Remember, just pop your link in the comments or email it to me using the contact form and I’ll add it to the post.

Ok, as the host, I am going first. If you didn’t see it already, here is the link:

Crow Reading 20160406


Poet Rummager Celestial Stars


Elusive Trope Zeitgeist


Crow let us go 20160428

Post 20160101

It’s the first day of a new year and I’ve decided on something new.

I’ve been running this blog for over a year now, just over a year. November of 2014, I decided to try to write a poem every day. At least one poem every day. I wanted to do this for a couple of reasons. First, my novel writing wasn’t going anywhere. Everyone would tell me my writing was good, but no one wanted the novel I had produced. t was discouraging to say the least. And I had this old WordPress blog for years that had been sitting silent and getting dusty. Why not use it to put my poems out into the wild?

So I did.

And two, I really had an itch to write poems. Maybe it had been building up in me for years. Maybe all those embarrassing self-indulgent poems I wrote in high school weren’t out of my system. Whatever the cause was, I had poems that needed to come out.

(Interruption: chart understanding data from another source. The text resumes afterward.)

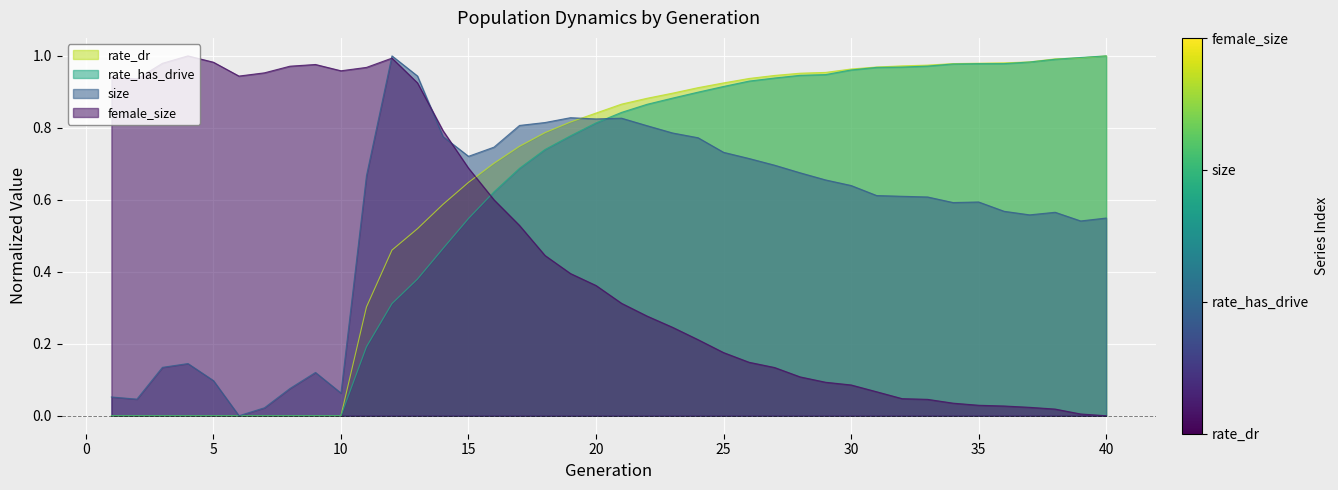

How many values in size are above zero?

39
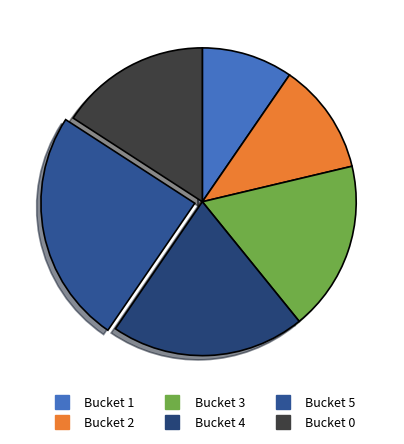

Which category has the smallest portion of the pie?

1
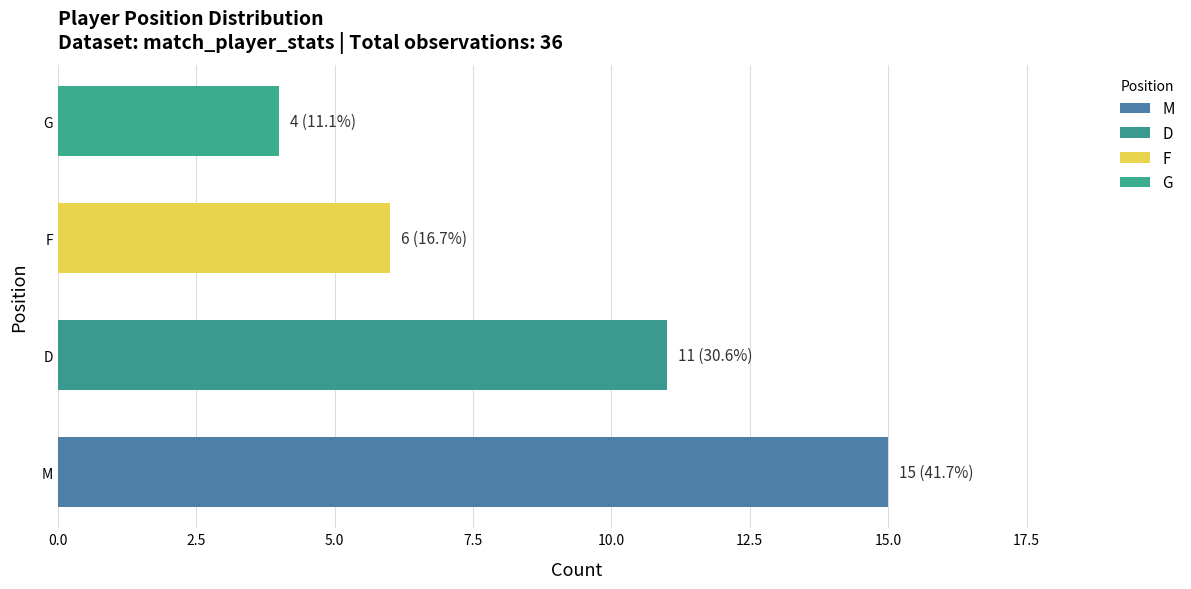

Rank the categories by value from lowest to highest.

G, F, D, M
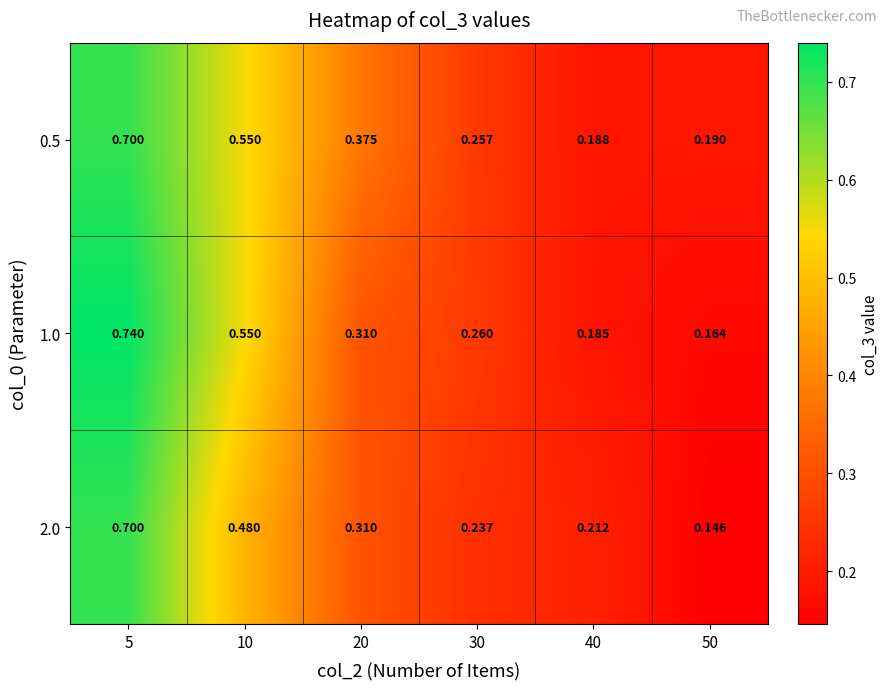

Which label corresponds to the largest value in the chart?

5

The result? A little more than a year’s worth of poems, almost one every single day of the year. I think I may have missed less than a handful of times, and I posted other things too. Pictures. Songs that got stuck in my head. The occasional post baring my soul on one or another topic. But really, it all came down to the poems.

Now, with a new year upon, I’ve decided take the WordPress blog and squeeze it into my other social media accounts. Facebook. Twitter. Google Plus (is that still really around?). Even Tumblr. Why?

Because I am indulging myself. The poems here are not to everyone’s taste, but they are to mine. Some are not good at all. In fact, some are downright bad. Most are okay. Some are spectacular.

And that’s not just me having a big head, though everyone who’s ever encountered me knows, my head needs its own zip code.

So enjoy the poems if you can, hide them if you can’t. Because every day for a year. I’m going to crank them out. Good. Bad. Mediocre.

The internet is my notebook in 2016. Thanks for reading.